Bugs and glitches and broken quests. The issues I’ve written about so far were things that I didn’t expect to find with Skyrim, however, being familiar with Bethesda’s games I did expect Skyrim to contain bugs and glitches. For the most part I can forgive a game as big as this its bugs, but when the game effectively breaks on you, it can be very frustrating. I’ve had a major questline (the Companions quests) break on me and be impossible to complete, and I currently have an active miscellaneous quest that is impossible to finish because I need to talk to a character who is standing in a place where it is impossible for me to approach her. Great. Plus, I’ve encountered numerous other bugs that may not have broken the game but which have provided many moments of absurdity. For example, one character seems to have replicated himself, so there’s now two of him. Both versions of him are standing outside Whiterun, one of the game’s many towns, with one version of him half embedded in the ground. It has no impact on the game other than it looks ridiculous.
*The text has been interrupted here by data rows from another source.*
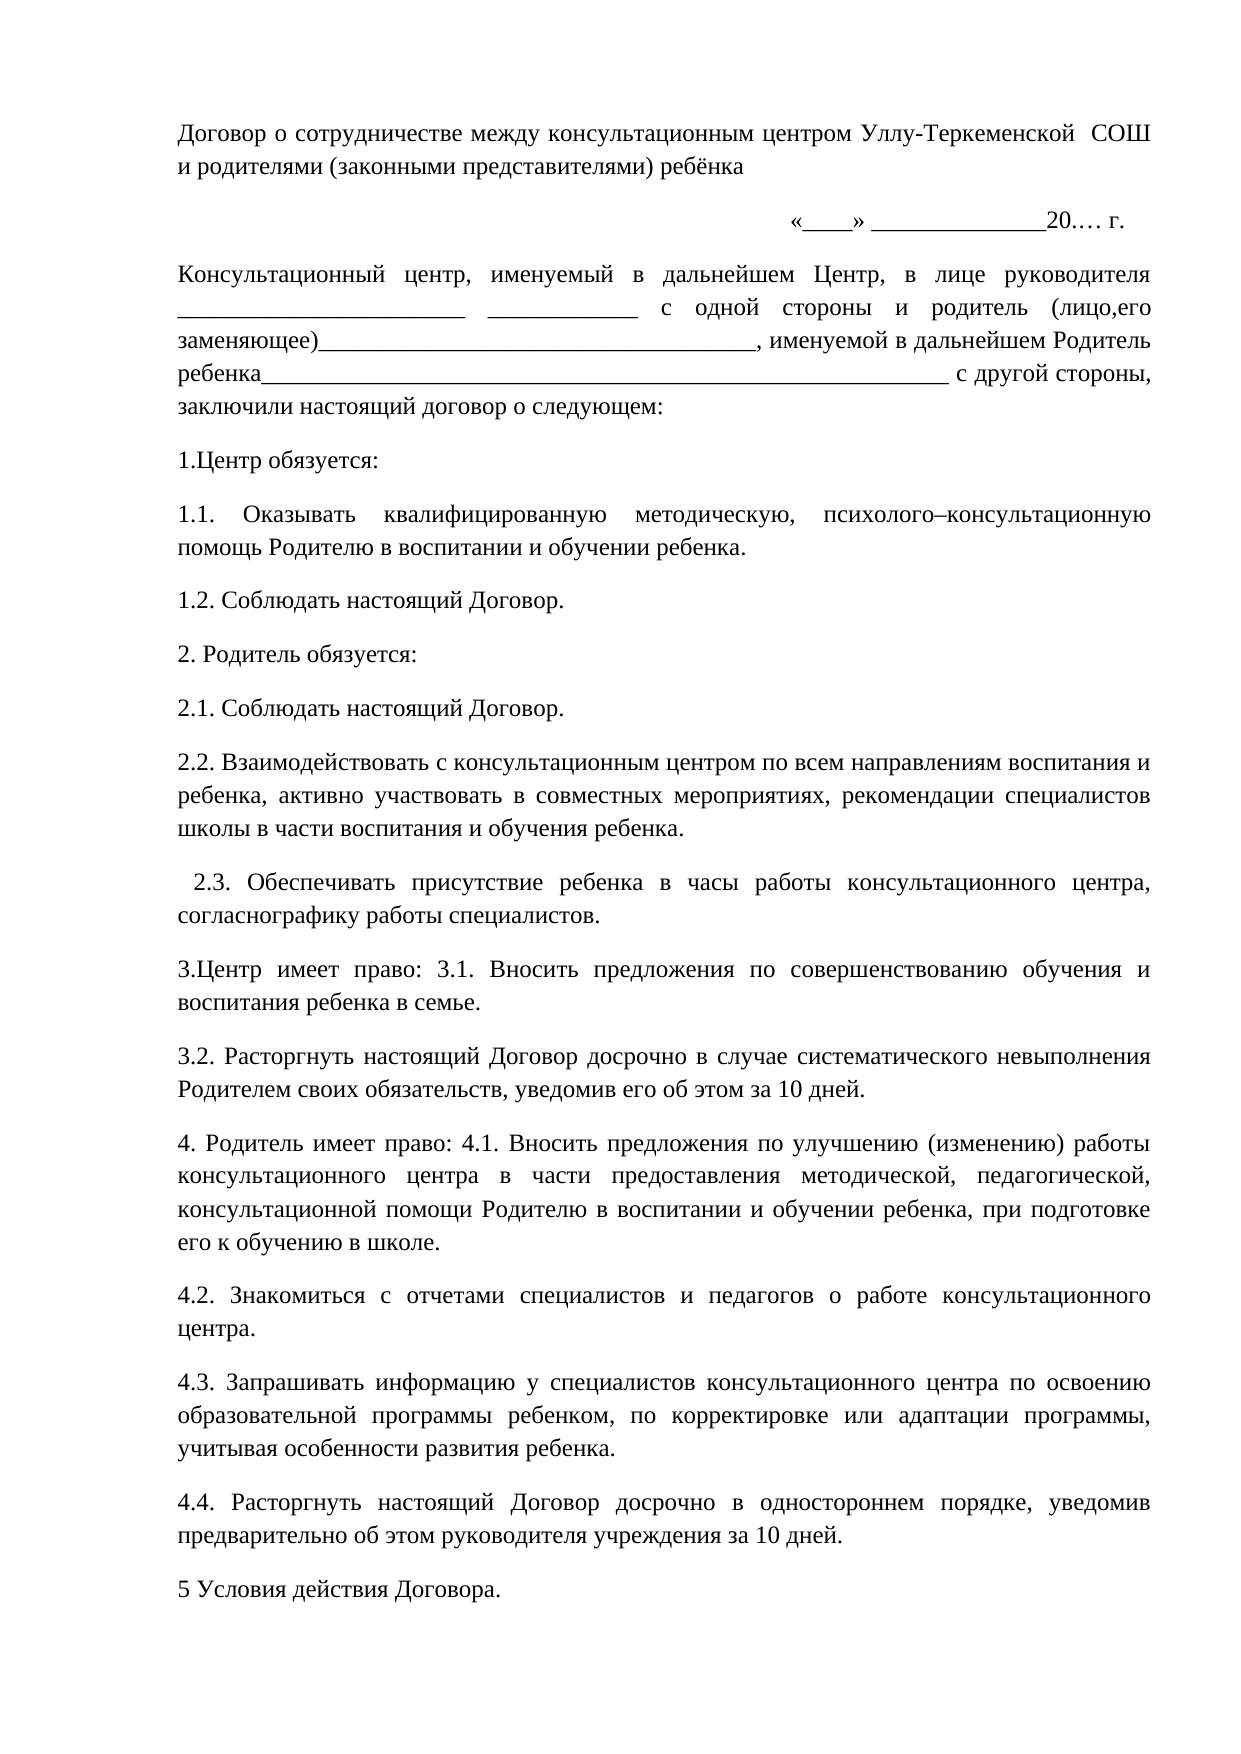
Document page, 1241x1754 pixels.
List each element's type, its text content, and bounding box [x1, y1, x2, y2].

text 3.2. Расторгнуть настоящий Договор досрочно в случае систематического невыполнения Родителем своих обязательств, уведомив его об этом за 10 дней. [177, 1041, 1152, 1102]
text 4. Родитель имеет право: 4.1. Вносить предложения по улучшению (изменению) работы консультационного центра в части предоставления методической, педагогической, консультационной помощи Родителю в воспитании и обучении ребенка, при подготовке его к обучению в школе. [177, 1128, 1152, 1255]
text 2.1. Соблюдать настоящий Договор. [177, 693, 1152, 722]
text 2.3. Обеспечивать присутствие ребенка в часы работы консультационного центра, согласнографику работы специалистов. [177, 867, 1152, 929]
text 1.1. Оказывать квалифицированную методическую, психолого–консультационную помощь Родителю в воспитании и обучении ребенка. [177, 499, 1152, 560]
text «____» ______________20.… г. [177, 205, 1152, 234]
text Договор о сотрудничестве между консультационным центром Уллу-Теркеменской СОШ и родителями (законными представителями) ребёнка [177, 118, 1152, 180]
text Консультационный центр, именуемый в дальнейшем Центр, в лице руководителя _______________________ ____________ с одной стороны и родитель (лицо,его заменяющее)___________________________________, именуемой в дальнейшем Родитель ребенка_______________________________________________________ с другой стороны, заключили настоящий договор о следующем: [177, 259, 1152, 420]
text 3.Центр имеет право: 3.1. Вносить предложения по совершенствованию обучения и воспитания ребенка в семье. [177, 954, 1152, 1016]
text 5 Условия действия Договора. [177, 1574, 1152, 1603]
text 2.2. Взаимодействовать с консультационным центром по всем направлениям воспитания и ребенка, активно участвовать в совместных мероприятиях, рекомендации специалистов школы в части воспитания и обучения ребенка. [177, 747, 1152, 842]
text 4.4. Расторгнуть настоящий Договор досрочно в одностороннем порядке, уведомив предварительно об этом руководителя учреждения за 10 дней. [177, 1487, 1152, 1549]
text 1.Центр обязуется: [177, 445, 1152, 473]
text 4.3. Запрашивать информацию у специалистов консультационного центра по освоению образовательной программы ребенком, по корректировке или адаптации программы, учитывая особенности развития ребенка. [177, 1367, 1152, 1462]
text 1.2. Соблюдать настоящий Договор. [177, 586, 1152, 614]
text 2. Родитель обязуется: [177, 639, 1152, 668]
text 4.2. Знакомиться с отчетами специалистов и педагогов о работе консультационного центра. [177, 1281, 1152, 1342]
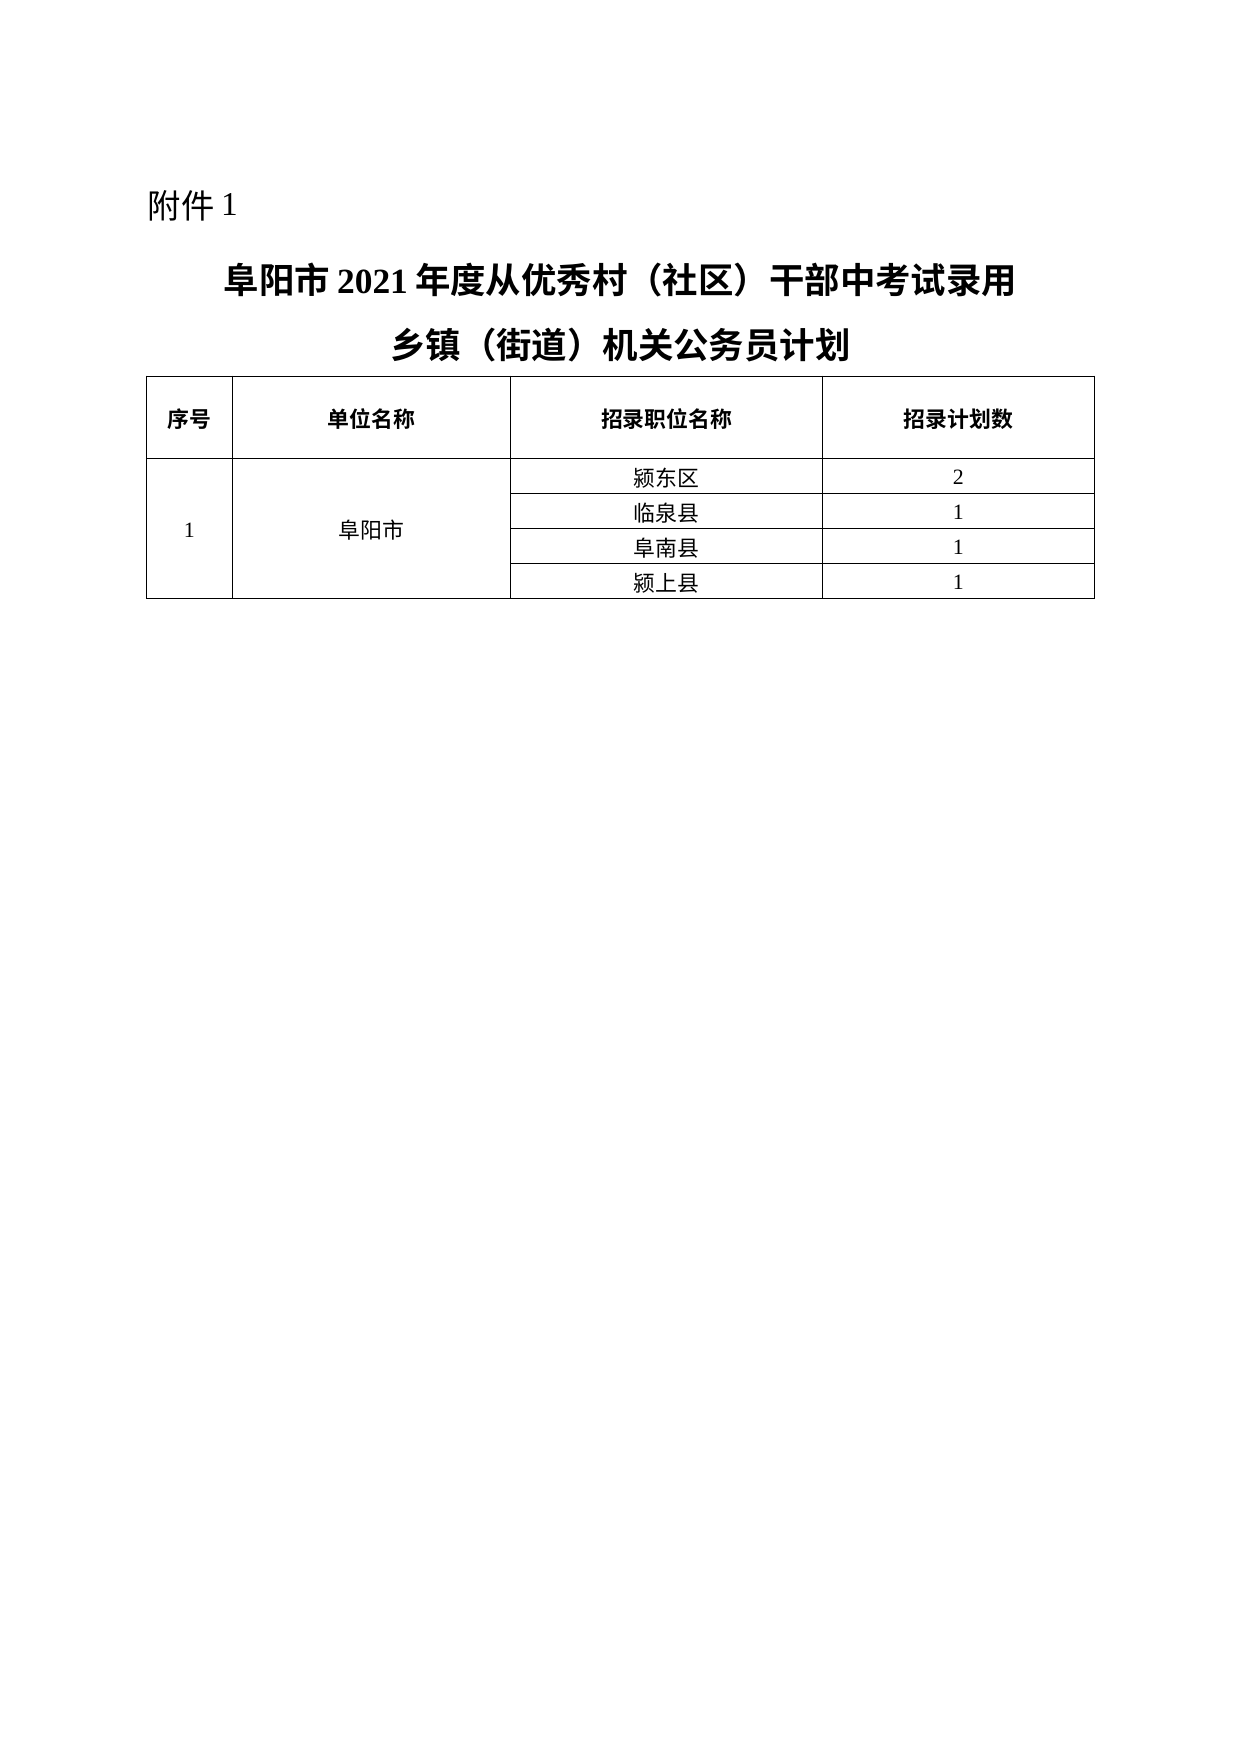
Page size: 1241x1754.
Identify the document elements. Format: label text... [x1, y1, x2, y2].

table_cell 序号 [147, 377, 232, 458]
table_cell 临泉县 [511, 494, 822, 528]
table_cell 阜南县 [511, 529, 822, 563]
table_cell 阜阳市 [233, 459, 510, 598]
table_cell 单位名称 [233, 377, 510, 458]
table_cell 1 [147, 459, 232, 598]
table_cell 颍上县 [511, 564, 822, 598]
table_cell 招录职位名称 [511, 377, 822, 458]
table_cell 1 [823, 529, 1094, 563]
table_cell 招录计划数 [823, 377, 1094, 458]
table_cell 颍东区 [511, 459, 822, 493]
table_cell 1 [823, 494, 1094, 528]
table_cell 阜阳市2021年度从优秀村（社区）干部中考试录用 乡镇（街道）机关公务员计划 [146, 244, 1094, 376]
table_cell 2 [823, 459, 1094, 493]
table_header 附件1 [146, 162, 1094, 244]
table_cell 1 [823, 564, 1094, 598]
Other negatives are that the combat does feel very primitive by the standards of modern video games, and that many of the dialogue scenes feel wooden and artificial, with it sometimes being difficult to figure out who’s talking.
All of this makes it sound like I am really, really down on Skyrim. I’m not. Like I said at the beginning, I do like Skyrim, and I’ve grown to enjoy it more over time. I just find it hard to reconcile my experience of the game with the universally glowing reviews I’ve read. Yes, it’s magnificent in some respects, but it’s desperately flawed in others, and overall I do feel that Bethesda got carried away and threw everything they could at this game, sacrificing quality and a balanced gameplay experience for more - more of everything.
But to end on a positive note: the game environment, the land of Skyrim itself, is a stunning creation. It’s a huge fantasy game world that has a hint of a ‘fairytale’ feel to it. It offers breathtaking views, moments of quiet tranquility, and wherever you venture there are hidden secrets and adventures to uncover. It is a glorious, beautiful creation and it can be a positive joy to explore. My frustrations with the game can be boiled down solely to the fact that they have broken my immersion in this stunning game world. Everything I’ve written about here has somehow taken me out of the experience of being in the game, broken its spell. At times I felt like I was battling the game, fighting to try to enjoy it – and it’s because I wanted to enjoy the game so badly that its flaws became so much more frustrating.
Skyrim is a magnificent, glorious, immense, flawed, chaotic, jumbled, uneven, richly-detailed and lovingly-created beast of a game. For my money, it’s not Bethesda’s best game – that would be Fallout 3 – and it hasn’t held me under its spell in the way that Oblivion did, but despite all of the flaws and frustrations I’ve written about here, it has still at times captivated and delighted me. And it will probably continue to do so for a long time.